*** Opening of Data excerpts ***

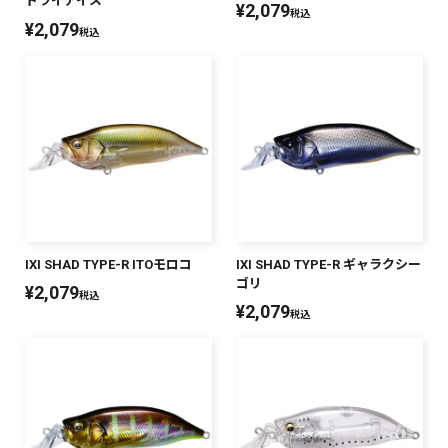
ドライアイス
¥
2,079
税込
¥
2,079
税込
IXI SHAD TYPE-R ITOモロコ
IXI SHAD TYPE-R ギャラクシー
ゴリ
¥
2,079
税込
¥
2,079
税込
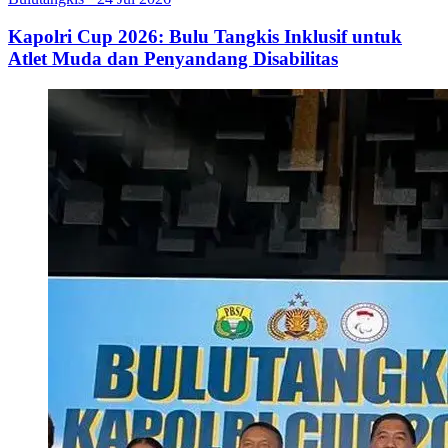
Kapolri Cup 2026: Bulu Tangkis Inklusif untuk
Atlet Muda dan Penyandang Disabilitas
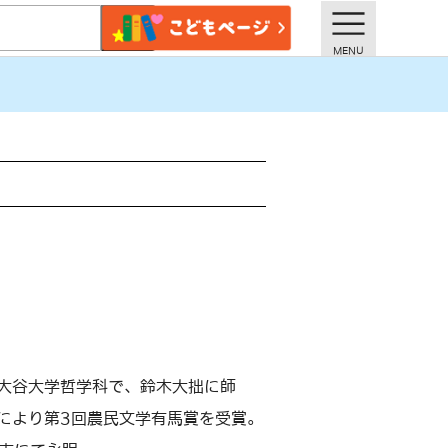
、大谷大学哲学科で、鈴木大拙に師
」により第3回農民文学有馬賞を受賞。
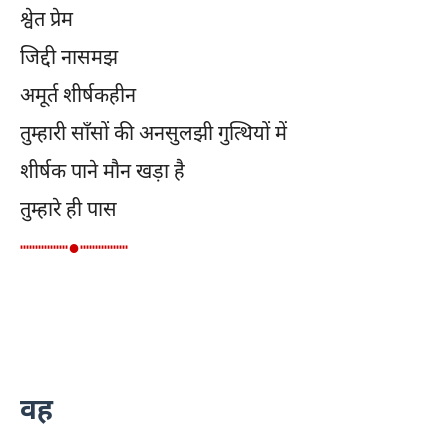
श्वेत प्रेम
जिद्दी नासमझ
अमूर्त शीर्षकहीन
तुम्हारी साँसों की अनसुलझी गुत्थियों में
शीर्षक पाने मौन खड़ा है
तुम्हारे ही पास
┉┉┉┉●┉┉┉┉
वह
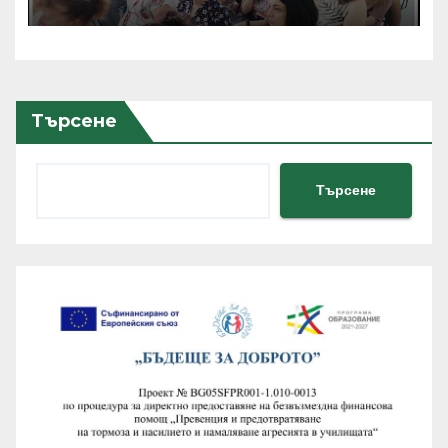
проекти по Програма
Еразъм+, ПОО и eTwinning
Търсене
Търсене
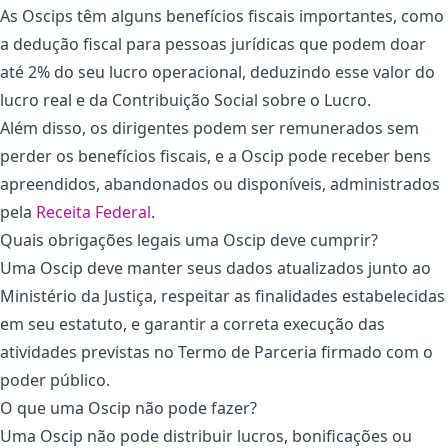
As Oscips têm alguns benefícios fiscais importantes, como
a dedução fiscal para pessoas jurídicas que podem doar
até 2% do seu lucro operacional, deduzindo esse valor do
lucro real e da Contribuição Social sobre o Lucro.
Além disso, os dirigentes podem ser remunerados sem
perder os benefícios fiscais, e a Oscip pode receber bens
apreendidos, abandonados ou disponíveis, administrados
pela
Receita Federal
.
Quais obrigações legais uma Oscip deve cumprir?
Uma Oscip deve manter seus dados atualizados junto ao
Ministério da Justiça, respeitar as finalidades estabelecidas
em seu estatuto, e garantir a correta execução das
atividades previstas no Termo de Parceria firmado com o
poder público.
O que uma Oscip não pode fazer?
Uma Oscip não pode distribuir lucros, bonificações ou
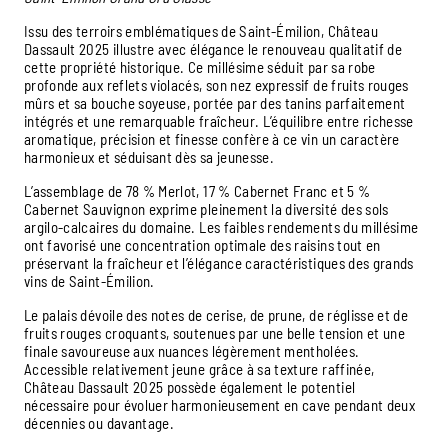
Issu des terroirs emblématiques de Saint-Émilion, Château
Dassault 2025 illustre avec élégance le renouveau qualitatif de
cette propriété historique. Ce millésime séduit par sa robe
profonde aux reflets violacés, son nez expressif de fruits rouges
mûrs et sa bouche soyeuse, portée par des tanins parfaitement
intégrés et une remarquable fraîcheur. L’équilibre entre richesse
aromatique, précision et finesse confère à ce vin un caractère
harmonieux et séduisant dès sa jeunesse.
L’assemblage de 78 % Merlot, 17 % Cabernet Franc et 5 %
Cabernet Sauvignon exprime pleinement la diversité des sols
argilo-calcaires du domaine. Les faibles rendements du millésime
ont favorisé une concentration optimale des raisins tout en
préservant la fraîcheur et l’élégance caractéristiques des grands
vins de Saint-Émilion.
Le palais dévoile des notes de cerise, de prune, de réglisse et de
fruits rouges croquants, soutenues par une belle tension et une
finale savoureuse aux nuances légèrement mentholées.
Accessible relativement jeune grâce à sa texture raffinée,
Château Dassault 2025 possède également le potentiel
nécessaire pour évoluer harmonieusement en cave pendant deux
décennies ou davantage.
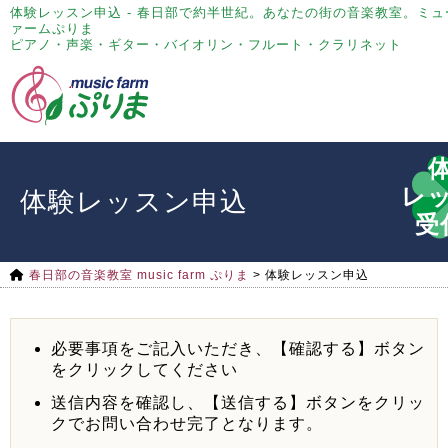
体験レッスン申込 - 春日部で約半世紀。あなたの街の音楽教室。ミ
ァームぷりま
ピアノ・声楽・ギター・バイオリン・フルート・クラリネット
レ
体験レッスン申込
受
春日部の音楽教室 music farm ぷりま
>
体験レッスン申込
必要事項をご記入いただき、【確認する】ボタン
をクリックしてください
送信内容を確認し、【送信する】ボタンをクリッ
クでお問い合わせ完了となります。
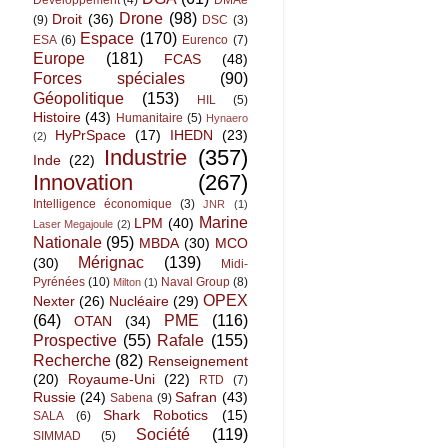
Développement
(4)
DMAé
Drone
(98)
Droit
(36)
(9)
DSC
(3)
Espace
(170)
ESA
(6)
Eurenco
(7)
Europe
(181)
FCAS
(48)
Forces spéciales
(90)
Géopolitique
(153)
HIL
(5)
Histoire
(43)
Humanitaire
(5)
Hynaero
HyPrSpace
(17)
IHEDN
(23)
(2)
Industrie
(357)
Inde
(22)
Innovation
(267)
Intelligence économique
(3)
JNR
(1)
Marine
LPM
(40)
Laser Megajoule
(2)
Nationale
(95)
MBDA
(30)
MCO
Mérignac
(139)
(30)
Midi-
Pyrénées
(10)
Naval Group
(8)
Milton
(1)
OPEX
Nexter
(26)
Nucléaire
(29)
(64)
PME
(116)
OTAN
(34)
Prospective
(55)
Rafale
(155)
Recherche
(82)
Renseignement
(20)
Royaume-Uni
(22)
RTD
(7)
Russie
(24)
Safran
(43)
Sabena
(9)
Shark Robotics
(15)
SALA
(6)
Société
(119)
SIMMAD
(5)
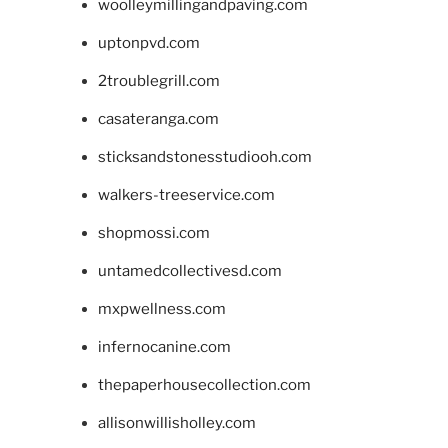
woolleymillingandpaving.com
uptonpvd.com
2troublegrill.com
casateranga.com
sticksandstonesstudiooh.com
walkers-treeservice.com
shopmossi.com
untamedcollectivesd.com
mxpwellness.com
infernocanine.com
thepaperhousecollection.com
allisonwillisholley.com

*** Close of Data excerpts ***
*** Opening of Data excerpts ***

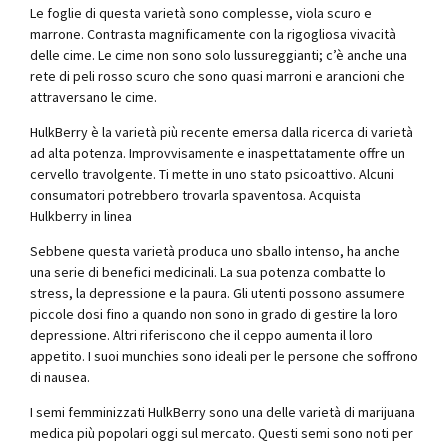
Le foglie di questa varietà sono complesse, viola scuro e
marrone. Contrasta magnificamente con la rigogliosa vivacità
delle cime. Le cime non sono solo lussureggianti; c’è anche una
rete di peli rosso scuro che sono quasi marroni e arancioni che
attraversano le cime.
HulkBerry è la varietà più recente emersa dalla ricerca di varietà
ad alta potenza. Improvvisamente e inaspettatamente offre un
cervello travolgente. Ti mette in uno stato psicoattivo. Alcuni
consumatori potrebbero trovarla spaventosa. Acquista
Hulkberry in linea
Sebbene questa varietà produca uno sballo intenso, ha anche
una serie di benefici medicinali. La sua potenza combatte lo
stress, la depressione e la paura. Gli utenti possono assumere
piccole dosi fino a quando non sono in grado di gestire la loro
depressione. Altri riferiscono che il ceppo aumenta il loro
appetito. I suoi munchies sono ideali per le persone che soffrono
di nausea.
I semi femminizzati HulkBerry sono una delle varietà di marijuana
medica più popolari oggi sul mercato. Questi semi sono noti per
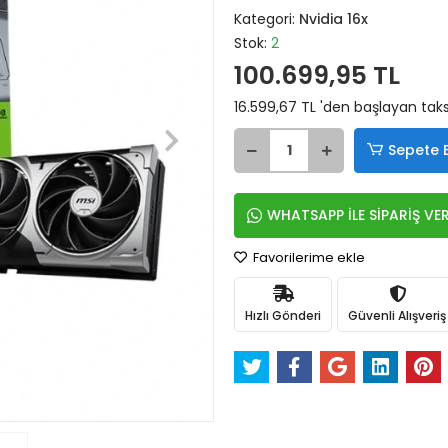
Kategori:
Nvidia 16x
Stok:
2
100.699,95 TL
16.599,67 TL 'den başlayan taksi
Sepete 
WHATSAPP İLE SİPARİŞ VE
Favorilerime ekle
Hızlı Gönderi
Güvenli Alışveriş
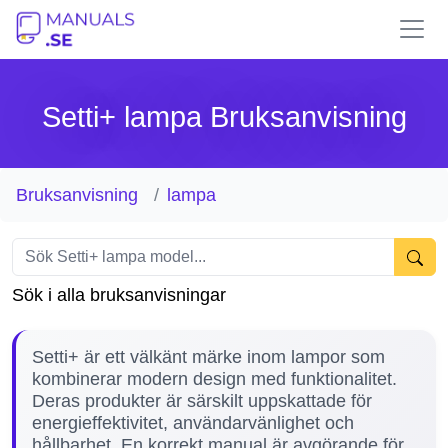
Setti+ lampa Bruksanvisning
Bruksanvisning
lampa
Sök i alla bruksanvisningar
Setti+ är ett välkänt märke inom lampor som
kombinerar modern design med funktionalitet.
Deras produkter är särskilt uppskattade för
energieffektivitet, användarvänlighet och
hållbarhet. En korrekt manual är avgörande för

*** Close of Data excerpts ***
*** Opening of Data excerpts ***

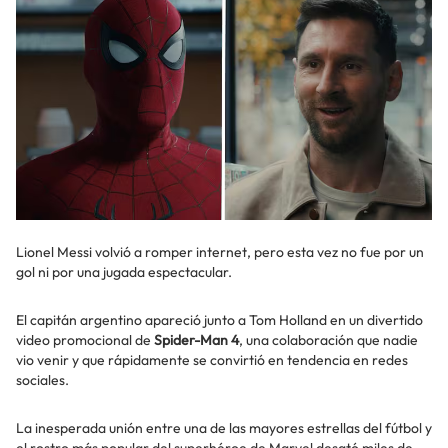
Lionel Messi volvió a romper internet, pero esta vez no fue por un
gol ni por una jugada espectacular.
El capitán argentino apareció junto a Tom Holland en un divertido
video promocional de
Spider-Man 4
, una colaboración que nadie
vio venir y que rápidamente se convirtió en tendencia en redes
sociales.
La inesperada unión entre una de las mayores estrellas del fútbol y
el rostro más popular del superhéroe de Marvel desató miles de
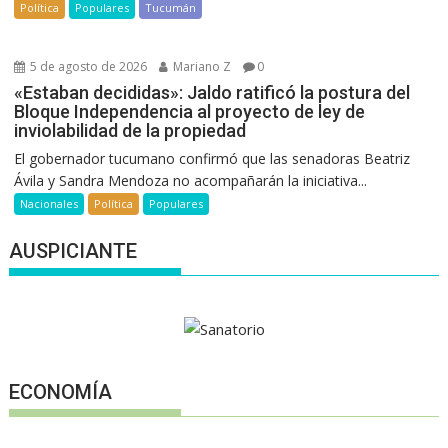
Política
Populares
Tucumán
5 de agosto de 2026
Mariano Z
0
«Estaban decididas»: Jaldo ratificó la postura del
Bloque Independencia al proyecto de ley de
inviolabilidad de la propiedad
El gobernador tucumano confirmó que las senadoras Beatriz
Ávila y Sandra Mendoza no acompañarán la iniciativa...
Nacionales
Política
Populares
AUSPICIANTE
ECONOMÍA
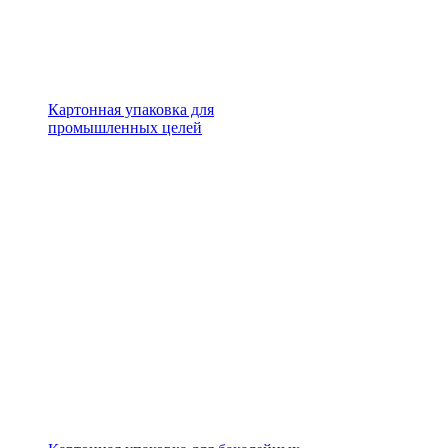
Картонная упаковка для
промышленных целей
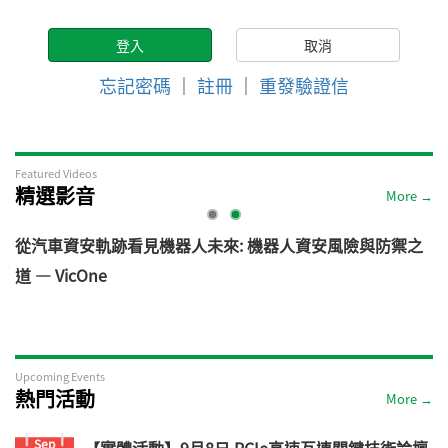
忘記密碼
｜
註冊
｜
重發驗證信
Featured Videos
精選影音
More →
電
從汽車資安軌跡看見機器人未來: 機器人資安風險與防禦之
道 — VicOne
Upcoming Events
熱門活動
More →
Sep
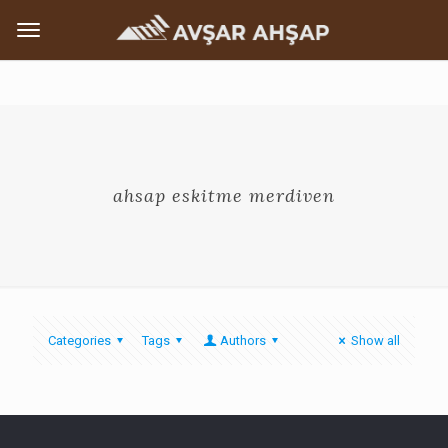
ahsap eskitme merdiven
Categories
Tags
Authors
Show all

*** Close of Data excerpts ***

▶ [What you will do]: Wherever a line contains the string "rouges", copy that line from the data.

▶ [Solution for this exercise]:
profonde aux reflets violacés, son nez expressif de fruits rouges
fruits rouges croquants, soutenues par une belle tension et une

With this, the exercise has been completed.